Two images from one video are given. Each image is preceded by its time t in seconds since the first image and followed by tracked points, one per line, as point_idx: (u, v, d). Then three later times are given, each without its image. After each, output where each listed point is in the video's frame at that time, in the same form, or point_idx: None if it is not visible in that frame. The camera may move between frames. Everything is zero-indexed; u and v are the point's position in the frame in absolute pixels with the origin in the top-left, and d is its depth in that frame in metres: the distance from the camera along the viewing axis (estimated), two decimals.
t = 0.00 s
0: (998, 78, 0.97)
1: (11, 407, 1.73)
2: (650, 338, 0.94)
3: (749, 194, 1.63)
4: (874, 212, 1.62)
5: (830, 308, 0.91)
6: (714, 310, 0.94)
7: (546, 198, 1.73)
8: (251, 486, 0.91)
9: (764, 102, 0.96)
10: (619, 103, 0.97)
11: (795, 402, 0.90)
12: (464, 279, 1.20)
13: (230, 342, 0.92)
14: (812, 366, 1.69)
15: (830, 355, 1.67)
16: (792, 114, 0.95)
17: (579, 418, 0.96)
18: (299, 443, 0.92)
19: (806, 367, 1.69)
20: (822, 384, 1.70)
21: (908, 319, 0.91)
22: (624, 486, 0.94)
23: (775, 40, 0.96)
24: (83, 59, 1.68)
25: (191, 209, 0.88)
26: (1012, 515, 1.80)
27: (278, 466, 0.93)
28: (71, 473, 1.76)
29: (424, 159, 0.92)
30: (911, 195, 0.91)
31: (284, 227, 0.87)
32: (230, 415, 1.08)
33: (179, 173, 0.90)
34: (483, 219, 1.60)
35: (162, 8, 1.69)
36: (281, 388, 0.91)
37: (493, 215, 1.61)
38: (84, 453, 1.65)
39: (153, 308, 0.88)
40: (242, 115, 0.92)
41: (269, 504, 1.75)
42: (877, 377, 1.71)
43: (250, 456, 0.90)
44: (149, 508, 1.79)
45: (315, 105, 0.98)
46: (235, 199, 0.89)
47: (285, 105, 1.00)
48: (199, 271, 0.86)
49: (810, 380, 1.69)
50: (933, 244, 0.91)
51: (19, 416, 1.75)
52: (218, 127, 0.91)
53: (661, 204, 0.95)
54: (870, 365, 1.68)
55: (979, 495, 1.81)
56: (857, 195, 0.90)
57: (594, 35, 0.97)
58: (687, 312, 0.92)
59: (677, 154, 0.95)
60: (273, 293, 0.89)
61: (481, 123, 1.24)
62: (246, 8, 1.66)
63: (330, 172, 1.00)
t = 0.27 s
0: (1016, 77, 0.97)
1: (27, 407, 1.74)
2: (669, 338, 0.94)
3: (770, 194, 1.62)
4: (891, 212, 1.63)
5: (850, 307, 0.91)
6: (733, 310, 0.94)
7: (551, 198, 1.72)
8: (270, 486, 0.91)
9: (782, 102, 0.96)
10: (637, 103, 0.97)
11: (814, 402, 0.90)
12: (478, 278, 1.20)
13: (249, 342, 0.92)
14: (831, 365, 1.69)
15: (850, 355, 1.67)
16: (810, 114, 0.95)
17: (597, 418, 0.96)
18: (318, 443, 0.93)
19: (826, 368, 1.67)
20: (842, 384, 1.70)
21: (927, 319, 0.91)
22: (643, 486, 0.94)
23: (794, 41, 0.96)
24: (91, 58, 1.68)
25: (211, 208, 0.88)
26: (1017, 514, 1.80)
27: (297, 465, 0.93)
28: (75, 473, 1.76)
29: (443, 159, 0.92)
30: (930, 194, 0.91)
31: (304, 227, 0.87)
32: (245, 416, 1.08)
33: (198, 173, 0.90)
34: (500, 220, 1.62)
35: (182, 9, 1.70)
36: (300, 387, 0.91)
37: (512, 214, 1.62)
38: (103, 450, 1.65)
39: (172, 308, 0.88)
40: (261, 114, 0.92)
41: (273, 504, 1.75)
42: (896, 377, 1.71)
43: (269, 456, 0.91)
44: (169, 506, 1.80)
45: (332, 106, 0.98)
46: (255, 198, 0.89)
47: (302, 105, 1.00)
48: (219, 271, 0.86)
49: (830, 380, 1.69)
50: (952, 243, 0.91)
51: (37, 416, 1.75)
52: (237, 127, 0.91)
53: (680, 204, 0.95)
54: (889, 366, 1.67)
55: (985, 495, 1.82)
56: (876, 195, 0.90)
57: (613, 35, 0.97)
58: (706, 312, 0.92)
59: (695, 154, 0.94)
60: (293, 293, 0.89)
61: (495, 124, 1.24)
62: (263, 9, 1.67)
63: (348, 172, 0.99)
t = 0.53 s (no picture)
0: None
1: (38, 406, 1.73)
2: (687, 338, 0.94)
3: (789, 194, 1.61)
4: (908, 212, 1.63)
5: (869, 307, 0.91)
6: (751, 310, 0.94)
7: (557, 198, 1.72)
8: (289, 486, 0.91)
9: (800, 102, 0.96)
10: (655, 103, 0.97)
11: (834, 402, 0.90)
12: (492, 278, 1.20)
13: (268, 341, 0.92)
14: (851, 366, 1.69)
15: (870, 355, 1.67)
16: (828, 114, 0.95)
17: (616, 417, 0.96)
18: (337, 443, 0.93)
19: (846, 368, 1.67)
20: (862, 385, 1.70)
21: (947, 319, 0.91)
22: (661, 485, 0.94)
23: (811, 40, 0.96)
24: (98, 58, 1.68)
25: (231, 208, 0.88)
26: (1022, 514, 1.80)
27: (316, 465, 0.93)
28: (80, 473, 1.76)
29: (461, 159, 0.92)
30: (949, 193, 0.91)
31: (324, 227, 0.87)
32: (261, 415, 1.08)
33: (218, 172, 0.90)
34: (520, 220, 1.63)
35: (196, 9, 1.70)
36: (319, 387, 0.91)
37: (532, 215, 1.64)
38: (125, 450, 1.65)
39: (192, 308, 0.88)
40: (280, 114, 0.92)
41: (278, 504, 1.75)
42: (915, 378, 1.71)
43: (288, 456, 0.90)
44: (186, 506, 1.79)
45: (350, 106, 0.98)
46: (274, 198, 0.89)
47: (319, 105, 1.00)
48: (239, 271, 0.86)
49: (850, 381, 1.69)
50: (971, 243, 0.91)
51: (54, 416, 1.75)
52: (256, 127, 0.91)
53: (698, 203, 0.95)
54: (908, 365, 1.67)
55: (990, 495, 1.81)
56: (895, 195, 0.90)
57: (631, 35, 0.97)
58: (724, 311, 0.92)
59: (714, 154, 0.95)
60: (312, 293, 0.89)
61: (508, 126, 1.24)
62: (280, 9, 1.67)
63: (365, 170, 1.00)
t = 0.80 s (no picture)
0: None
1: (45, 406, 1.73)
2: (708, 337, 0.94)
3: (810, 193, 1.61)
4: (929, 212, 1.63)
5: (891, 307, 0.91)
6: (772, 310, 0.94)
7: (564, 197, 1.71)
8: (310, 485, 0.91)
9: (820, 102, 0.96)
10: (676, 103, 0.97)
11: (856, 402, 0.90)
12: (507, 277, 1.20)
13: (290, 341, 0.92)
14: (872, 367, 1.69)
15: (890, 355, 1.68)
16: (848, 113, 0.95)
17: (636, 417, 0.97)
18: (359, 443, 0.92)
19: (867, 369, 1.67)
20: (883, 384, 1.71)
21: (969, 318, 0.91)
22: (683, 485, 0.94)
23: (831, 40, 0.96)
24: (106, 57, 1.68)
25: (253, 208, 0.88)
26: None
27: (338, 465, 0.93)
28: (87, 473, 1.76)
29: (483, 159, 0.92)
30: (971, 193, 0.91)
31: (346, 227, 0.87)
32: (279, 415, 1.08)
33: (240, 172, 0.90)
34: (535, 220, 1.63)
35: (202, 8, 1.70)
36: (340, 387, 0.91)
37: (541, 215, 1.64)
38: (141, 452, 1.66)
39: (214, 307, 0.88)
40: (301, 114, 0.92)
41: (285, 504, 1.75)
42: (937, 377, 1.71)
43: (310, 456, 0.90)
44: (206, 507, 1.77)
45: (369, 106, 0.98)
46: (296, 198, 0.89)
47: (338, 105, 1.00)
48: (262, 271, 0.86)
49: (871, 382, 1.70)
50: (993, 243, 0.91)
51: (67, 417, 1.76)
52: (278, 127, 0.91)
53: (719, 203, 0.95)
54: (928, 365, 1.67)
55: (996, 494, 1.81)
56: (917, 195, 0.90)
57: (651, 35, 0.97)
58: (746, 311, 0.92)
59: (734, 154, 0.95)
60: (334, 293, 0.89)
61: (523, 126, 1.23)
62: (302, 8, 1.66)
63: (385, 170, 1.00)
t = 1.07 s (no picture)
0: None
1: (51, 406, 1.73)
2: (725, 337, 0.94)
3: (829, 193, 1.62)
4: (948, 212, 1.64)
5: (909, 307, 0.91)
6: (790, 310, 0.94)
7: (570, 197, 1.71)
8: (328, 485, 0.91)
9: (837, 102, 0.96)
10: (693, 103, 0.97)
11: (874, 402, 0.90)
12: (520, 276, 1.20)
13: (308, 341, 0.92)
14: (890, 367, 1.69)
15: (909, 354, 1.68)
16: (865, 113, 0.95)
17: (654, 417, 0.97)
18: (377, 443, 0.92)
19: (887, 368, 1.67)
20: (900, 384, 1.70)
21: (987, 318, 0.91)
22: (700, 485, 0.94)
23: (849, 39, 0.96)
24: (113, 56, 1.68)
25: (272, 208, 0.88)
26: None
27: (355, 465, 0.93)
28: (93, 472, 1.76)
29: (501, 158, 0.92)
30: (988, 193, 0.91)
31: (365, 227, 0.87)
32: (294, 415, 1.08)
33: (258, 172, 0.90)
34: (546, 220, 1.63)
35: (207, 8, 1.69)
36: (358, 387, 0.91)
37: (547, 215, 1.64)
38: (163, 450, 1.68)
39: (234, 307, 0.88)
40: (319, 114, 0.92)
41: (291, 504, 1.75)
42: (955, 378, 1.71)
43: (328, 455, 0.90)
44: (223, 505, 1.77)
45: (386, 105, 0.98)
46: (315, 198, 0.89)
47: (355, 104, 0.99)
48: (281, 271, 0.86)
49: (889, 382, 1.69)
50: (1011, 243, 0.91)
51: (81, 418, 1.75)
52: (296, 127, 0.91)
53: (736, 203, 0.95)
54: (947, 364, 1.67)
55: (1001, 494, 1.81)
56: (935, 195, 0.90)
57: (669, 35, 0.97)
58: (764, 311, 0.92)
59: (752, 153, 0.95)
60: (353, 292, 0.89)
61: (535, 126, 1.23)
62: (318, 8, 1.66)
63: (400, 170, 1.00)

Instructions to follow:
Retype only the stretch of lines above starting at the one with "19: (806, 367, 1.69)" and stopping at the one with "30: (911, 195, 0.91)", exactly as written, with both kept.

Solution to this exercise:
19: (806, 367, 1.69)
20: (822, 384, 1.70)
21: (908, 319, 0.91)
22: (624, 486, 0.94)
23: (775, 40, 0.96)
24: (83, 59, 1.68)
25: (191, 209, 0.88)
26: (1012, 515, 1.80)
27: (278, 466, 0.93)
28: (71, 473, 1.76)
29: (424, 159, 0.92)
30: (911, 195, 0.91)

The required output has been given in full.